Activity. From the entries that follow, extract each line holding the string "class".

Input data.

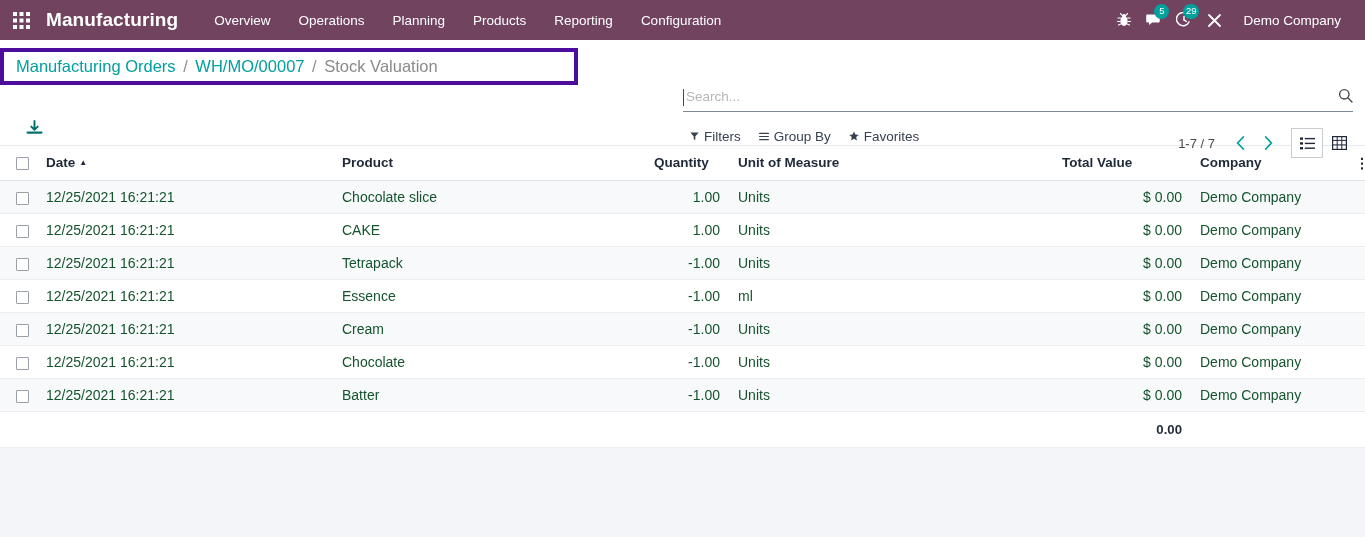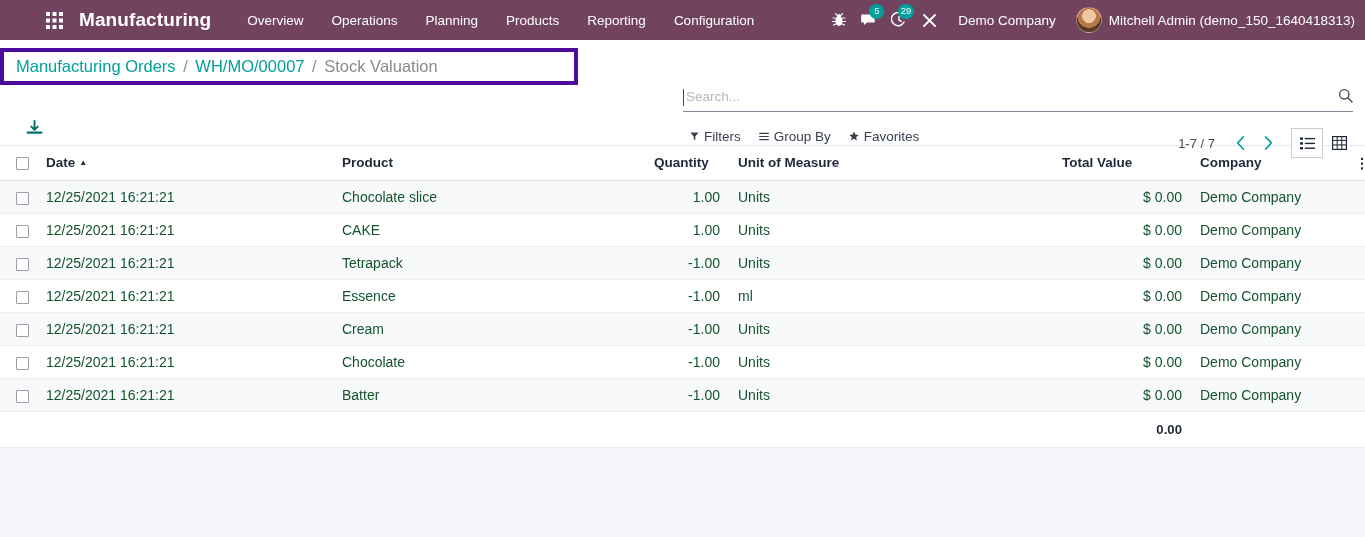--- a/index.html
+++ b/index.html
@@ -17,7 +17,6 @@
     display: flex; align-items: center;
     color: #ffffff;
     position: relative;
-    padding-left: 33px;
   }
   .apps-grid {
     width: 26px; height: 40px;

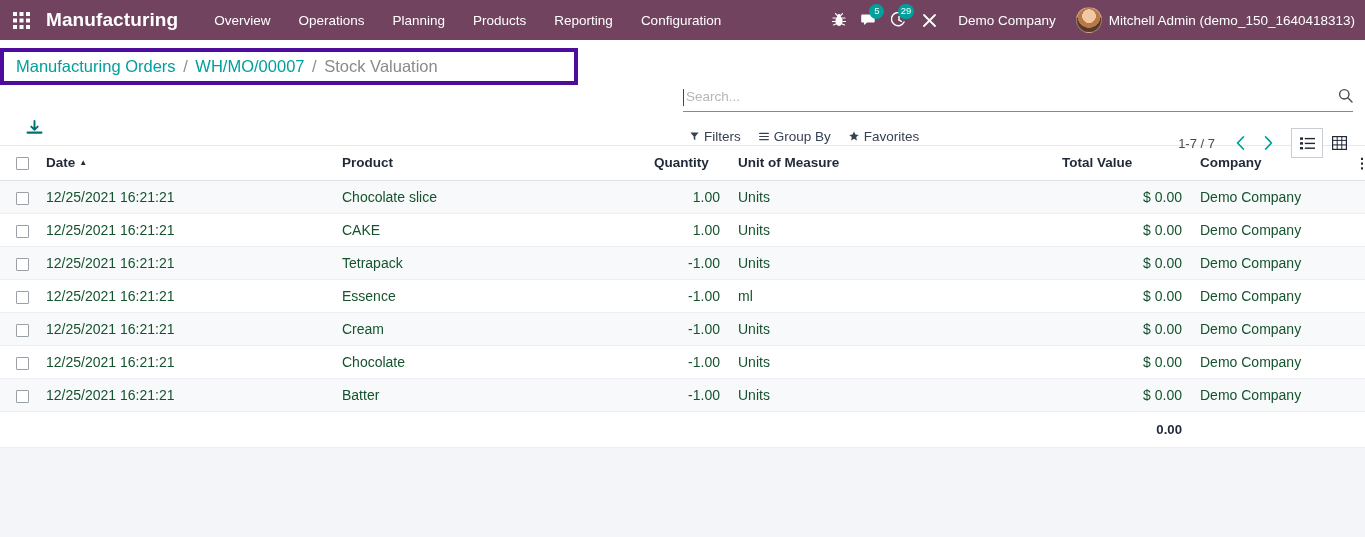--- a/index.html
+++ b/index.html
@@ -265,10 +265,6 @@
 
     <div class="company-name">Demo Company</div>
 
-    <div class="user-block">
-      <div class="avatar"></div>
-      <span class="user-name">Mitchell Admin (demo_150_1640418313)</span>
-    </div>
   </div>
 </div>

Written solution.
     <div class="company-name">Demo Company</div>
-    <div class="user-block">
-      <div class="avatar"></div>
-      <span class="user-name">Mitchell Admin (demo_150_1640418313)</span>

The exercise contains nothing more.